- Text block:

◆ ◆ ◆

How to Evaluate Speech Translation with Source-Aware Neural MT Metrics
Abstract
Source-aware metrics using ASR transcripts and back-translations improve speech-to-text evaluation by addressing alignment issues and incorporating source information.
Automatic evaluation of speech-to-text translation (ST) systems is typically performed by comparing translation hypotheses with one or more reference translations. While effective to some extent, this approach inherits the limitation of reference-based evaluation that ignores valuable information from the source input. In machine translation (MT), recent progress has shown that neural metrics incorporating the source text achieve stronger correlation with human judgments. Extending this idea to ST, however, is not trivial because the source is audio rather than text, and reliable transcripts or alignments between source and references are often unavailable. In this work, we conduct the first systematic study of source-aware metrics for ST, with a particular focus on real-world operating conditions where source transcripts are not available. We explore two complementary strategies for generating textual proxies of the input audio, automatic speech recognition (ASR) transcripts, and back-translations of the reference translation, and introduce a novel two-step cross-lingual re-segmentation algorithm to address the alignment mismatch between synthetic sources and reference translations. Our experiments, carried out on two ST benchmarks covering 79 language pairs and six ST systems with diverse architectures and performance levels, show that ASR transcripts constitute a more reliable synthetic source than back-translations when word error rate is below 20%, while back-translations always represent a computationally cheaper but still effective alternative. Furthermore, our cross-lingual re-segmentation algorithm enables robust use of source-aware MT metrics in ST evaluation, paving the way toward more accurate and principled evaluation methodologies for speech translation.

◆ ◆ ◆

- Data provided:
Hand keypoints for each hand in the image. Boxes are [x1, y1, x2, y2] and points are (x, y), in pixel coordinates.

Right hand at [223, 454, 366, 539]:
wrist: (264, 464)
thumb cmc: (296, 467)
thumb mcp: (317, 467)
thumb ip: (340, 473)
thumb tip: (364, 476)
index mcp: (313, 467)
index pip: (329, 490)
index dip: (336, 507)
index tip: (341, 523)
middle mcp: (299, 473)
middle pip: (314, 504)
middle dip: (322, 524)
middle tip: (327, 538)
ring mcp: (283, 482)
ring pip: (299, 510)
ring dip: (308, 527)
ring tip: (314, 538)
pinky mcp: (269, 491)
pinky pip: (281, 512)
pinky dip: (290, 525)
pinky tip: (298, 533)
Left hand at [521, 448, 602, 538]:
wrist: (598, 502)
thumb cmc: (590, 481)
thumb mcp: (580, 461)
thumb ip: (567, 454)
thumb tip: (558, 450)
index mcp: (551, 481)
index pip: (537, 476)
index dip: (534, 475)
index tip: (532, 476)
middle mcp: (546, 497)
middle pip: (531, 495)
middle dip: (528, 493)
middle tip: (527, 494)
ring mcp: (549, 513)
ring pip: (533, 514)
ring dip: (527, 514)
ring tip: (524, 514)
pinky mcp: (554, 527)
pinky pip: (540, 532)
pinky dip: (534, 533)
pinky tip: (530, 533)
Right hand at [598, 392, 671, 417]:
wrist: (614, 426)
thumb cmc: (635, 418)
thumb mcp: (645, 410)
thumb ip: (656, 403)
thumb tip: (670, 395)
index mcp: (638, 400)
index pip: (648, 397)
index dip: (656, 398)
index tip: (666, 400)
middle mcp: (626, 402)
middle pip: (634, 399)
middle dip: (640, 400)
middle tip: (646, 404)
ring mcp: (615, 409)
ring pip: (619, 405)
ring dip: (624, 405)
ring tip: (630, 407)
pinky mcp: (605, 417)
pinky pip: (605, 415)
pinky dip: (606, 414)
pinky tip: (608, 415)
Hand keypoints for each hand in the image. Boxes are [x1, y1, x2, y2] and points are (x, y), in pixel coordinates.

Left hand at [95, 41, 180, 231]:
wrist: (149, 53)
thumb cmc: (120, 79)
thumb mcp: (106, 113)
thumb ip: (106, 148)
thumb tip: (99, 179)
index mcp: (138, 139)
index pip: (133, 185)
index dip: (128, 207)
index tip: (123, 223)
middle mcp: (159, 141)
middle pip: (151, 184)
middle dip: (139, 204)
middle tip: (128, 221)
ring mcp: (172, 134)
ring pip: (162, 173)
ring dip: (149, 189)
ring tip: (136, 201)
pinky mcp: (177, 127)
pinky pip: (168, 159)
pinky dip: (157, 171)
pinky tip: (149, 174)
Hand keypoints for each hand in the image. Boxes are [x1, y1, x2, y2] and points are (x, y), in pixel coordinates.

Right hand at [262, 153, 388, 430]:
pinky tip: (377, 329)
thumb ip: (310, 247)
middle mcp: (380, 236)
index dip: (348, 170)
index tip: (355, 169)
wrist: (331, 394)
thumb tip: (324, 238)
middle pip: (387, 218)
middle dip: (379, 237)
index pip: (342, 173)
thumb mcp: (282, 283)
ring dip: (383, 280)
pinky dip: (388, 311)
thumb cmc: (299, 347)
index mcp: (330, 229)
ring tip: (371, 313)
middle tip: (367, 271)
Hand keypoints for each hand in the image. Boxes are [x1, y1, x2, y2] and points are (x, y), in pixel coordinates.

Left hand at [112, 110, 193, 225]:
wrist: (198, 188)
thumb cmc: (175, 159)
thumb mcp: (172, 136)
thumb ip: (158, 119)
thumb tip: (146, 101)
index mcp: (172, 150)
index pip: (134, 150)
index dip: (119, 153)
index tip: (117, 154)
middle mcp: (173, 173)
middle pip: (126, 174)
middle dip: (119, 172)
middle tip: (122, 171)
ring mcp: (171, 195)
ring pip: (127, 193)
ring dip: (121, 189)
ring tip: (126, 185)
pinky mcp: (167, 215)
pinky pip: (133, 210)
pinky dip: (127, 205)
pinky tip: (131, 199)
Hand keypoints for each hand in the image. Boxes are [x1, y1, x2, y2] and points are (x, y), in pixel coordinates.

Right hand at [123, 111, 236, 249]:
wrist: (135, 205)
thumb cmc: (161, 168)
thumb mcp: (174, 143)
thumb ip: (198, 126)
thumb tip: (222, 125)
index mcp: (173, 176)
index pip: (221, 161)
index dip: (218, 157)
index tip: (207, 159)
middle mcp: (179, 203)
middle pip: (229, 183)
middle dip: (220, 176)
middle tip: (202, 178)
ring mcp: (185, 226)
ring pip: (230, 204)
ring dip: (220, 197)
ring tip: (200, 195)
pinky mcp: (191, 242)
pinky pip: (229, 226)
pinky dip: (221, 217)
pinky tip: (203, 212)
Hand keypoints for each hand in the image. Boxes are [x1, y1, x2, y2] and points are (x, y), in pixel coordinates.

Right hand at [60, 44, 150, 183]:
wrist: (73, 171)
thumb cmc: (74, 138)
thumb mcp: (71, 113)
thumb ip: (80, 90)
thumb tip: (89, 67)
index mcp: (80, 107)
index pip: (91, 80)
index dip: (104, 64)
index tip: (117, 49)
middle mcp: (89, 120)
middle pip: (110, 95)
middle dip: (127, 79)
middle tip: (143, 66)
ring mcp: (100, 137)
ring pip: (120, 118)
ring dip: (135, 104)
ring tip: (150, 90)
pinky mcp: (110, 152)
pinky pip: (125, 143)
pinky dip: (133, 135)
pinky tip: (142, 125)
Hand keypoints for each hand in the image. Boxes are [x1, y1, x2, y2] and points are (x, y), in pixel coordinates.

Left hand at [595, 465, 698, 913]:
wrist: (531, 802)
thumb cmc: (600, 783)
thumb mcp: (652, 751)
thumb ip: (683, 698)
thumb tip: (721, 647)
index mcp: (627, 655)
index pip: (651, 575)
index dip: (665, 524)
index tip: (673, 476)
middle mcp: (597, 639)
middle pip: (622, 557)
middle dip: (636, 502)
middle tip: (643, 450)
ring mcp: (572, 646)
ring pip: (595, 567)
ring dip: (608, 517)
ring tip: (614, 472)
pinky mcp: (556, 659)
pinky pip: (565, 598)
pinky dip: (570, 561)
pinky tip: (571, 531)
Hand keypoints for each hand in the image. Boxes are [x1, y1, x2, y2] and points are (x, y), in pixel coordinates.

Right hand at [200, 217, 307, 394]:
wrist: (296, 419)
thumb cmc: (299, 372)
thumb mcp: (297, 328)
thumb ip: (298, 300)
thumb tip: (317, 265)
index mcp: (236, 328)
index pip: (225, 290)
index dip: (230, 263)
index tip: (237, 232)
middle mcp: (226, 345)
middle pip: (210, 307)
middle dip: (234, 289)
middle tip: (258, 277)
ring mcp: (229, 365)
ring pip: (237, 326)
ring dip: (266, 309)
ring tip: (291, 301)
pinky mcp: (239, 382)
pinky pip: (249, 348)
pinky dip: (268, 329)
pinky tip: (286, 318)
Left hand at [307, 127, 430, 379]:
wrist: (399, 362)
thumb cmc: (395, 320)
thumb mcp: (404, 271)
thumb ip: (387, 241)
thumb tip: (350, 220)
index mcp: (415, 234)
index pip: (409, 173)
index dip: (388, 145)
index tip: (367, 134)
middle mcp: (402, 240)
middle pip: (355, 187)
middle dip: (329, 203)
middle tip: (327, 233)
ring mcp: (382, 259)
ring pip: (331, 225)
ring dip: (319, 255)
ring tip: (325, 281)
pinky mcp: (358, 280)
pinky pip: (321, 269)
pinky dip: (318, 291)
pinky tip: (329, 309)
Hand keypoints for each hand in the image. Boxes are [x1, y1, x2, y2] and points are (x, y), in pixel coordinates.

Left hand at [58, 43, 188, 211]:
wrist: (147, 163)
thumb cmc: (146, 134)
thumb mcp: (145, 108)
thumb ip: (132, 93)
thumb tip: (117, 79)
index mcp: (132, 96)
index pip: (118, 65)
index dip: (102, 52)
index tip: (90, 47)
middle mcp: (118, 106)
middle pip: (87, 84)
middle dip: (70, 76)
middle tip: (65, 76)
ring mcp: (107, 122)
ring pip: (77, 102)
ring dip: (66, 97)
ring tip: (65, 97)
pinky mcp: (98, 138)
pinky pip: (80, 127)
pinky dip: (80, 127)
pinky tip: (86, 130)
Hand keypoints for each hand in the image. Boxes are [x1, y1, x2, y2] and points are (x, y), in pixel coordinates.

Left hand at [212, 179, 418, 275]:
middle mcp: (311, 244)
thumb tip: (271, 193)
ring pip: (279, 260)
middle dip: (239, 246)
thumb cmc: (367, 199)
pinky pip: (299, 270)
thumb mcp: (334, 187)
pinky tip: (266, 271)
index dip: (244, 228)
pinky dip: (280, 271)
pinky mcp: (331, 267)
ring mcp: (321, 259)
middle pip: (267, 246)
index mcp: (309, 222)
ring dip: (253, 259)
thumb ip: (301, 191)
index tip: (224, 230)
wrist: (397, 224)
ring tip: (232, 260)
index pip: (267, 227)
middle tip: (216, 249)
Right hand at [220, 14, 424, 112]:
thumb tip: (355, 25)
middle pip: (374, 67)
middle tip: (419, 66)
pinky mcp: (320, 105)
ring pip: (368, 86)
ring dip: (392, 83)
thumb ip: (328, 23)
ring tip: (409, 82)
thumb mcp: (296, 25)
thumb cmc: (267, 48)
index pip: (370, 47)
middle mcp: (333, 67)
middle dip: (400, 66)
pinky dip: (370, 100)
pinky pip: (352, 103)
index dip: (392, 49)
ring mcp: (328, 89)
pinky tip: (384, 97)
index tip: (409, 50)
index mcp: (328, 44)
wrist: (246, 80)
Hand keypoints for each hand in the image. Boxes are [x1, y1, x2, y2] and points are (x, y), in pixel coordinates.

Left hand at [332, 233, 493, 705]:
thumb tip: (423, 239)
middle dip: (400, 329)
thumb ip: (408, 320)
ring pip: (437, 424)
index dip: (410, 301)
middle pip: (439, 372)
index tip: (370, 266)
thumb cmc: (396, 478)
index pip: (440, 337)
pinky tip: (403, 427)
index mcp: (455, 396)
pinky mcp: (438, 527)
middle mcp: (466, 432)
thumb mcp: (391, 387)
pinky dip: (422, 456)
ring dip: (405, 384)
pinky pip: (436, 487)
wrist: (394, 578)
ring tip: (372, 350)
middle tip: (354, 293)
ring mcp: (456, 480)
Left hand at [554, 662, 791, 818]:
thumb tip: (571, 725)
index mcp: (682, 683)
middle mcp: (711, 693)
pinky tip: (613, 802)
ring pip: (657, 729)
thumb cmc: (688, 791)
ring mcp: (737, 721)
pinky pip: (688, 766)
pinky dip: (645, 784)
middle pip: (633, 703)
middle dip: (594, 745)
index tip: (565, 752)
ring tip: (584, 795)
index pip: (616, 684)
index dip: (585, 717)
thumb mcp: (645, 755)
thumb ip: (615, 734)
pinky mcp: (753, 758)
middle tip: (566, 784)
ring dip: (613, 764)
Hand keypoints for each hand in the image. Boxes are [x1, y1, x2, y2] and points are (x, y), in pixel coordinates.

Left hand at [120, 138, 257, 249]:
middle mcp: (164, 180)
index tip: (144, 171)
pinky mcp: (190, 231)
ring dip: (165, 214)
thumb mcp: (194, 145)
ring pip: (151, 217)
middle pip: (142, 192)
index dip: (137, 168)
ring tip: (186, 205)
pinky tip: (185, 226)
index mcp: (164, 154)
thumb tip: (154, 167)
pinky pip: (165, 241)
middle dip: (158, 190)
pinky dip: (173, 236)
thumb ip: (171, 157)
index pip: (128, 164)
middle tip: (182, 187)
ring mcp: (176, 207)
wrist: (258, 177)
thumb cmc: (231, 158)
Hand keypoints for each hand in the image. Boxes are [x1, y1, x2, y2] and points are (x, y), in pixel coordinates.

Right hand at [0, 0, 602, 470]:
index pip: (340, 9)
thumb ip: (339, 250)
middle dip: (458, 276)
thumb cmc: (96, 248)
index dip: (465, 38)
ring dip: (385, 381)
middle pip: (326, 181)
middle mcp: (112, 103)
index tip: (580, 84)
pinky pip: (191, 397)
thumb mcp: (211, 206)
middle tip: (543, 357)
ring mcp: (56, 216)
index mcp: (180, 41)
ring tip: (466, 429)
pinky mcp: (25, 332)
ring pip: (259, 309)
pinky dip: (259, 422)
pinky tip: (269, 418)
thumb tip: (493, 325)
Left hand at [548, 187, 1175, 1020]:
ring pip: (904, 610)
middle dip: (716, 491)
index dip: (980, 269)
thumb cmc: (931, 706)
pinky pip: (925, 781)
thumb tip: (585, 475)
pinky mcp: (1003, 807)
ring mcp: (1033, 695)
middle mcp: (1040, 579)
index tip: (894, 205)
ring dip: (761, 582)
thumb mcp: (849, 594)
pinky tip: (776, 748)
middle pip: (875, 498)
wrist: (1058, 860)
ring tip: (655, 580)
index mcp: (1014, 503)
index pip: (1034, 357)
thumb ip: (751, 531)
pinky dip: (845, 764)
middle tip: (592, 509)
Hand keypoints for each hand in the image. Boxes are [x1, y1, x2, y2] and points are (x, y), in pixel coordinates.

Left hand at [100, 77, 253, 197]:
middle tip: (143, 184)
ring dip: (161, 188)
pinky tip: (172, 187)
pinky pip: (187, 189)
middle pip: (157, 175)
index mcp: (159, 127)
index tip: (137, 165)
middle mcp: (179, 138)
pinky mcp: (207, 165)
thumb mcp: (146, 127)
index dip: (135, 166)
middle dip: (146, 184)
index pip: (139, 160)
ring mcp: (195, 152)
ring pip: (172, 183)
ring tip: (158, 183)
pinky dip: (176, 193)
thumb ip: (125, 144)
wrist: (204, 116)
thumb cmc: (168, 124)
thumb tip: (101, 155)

◆ ◆ ◆

- Task brief: Restate the part of the text on evaluating speech translation from "How to Evaluate" up to and including "incorporating source information.", with "back-translations" changed to "backward translations".

- Output below:
How to Evaluate Speech Translation with Source-Aware Neural MT Metrics
Abstract
Source-aware metrics using ASR transcripts and backward translations improve speech-to-text evaluation by addressing alignment issues and incorporating source information.